| THE TASK |
Apart from the images, reproduce all of the data word for word.
::::::::::
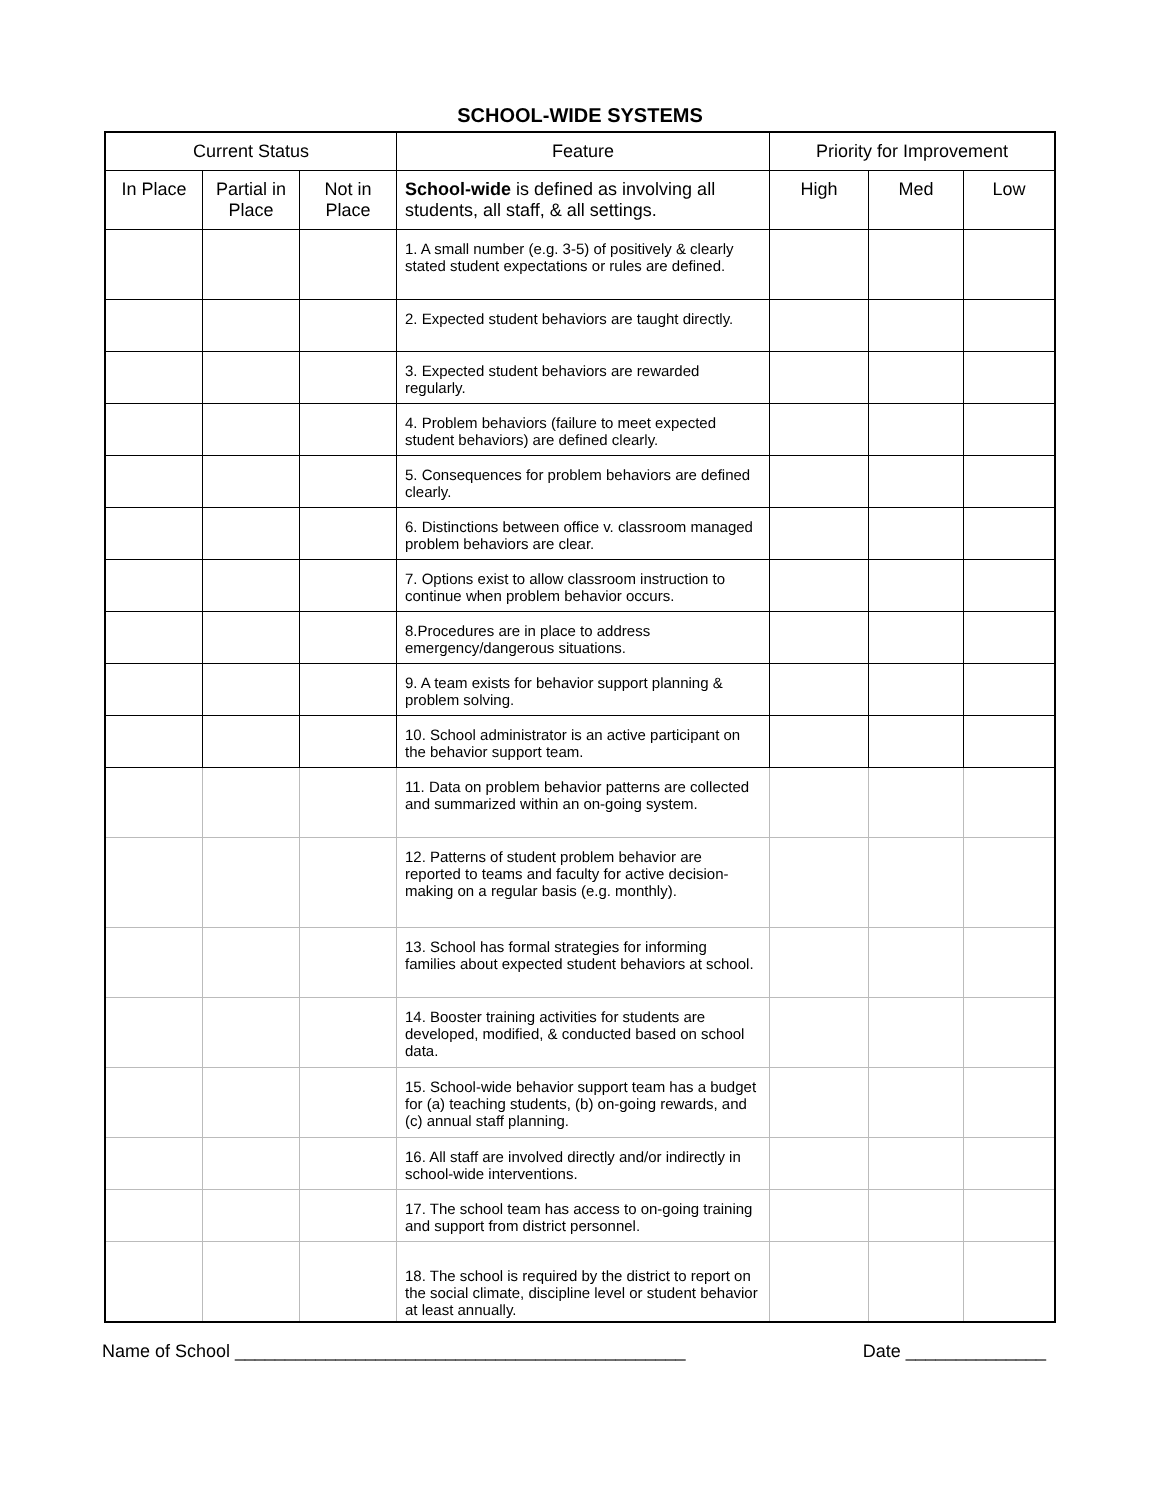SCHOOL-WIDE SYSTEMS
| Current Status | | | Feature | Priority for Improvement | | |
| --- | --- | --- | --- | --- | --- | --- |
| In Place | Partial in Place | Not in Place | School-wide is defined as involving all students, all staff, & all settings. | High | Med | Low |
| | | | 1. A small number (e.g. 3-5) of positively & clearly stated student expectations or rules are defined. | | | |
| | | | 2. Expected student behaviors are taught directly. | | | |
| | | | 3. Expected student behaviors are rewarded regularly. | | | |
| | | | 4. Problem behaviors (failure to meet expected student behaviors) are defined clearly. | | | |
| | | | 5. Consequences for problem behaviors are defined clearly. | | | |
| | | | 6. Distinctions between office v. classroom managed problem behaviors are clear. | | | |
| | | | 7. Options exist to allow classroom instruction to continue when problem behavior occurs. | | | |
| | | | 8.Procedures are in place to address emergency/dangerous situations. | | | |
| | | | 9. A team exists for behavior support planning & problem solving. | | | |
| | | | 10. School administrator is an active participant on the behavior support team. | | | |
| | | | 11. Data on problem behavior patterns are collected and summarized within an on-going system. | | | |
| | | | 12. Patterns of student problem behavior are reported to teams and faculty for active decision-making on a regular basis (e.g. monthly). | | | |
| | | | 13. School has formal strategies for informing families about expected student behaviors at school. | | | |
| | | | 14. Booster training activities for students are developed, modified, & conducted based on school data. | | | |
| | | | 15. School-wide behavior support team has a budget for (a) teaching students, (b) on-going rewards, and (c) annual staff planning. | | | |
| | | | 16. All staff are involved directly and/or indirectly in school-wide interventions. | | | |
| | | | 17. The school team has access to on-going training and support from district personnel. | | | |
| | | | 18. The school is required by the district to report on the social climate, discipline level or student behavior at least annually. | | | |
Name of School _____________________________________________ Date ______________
::::::::::
| SOLUTION TO THE PROBLEM |
SCHOOL-WIDE SYSTEMS
| Current Status | | | Feature | Priority for Improvement | | |
| --- | --- | --- | --- | --- | --- | --- |
| In Place | Partial in Place | Not in Place | School-wide is defined as involving all students, all staff, & all settings. | High | Med | Low |
| | | | 1. A small number (e.g. 3-5) of positively & clearly stated student expectations or rules are defined. | | | |
| | | | 2. Expected student behaviors are taught directly. | | | |
| | | | 3. Expected student behaviors are rewarded regularly. | | | |
| | | | 4. Problem behaviors (failure to meet expected student behaviors) are defined clearly. | | | |
| | | | 5. Consequences for problem behaviors are defined clearly. | | | |
| | | | 6. Distinctions between office v. classroom managed problem behaviors are clear. | | | |
| | | | 7. Options exist to allow classroom instruction to continue when problem behavior occurs. | | | |
| | | | 8.Procedures are in place to address emergency/dangerous situations. | | | |
| | | | 9. A team exists for behavior support planning & problem solving. | | | |
| | | | 10. School administrator is an active participant on the behavior support team. | | | |
| | | | 11. Data on problem behavior patterns are collected and summarized within an on-going system. | | | |
| | | | 12. Patterns of student problem behavior are reported to teams and faculty for active decision-making on a regular basis (e.g. monthly). | | | |
| | | | 13. School has formal strategies for informing families about expected student behaviors at school. | | | |
| | | | 14. Booster training activities for students are developed, modified, & conducted based on school data. | | | |
| | | | 15. School-wide behavior support team has a budget for (a) teaching students, (b) on-going rewards, and (c) annual staff planning. | | | |
| | | | 16. All staff are involved directly and/or indirectly in school-wide interventions. | | | |
| | | | 17. The school team has access to on-going training and support from district personnel. | | | |
| | | | 18. The school is required by the district to report on the social climate, discipline level or student behavior at least annually. | | | |
Name of School _____________________________________________ Date ______________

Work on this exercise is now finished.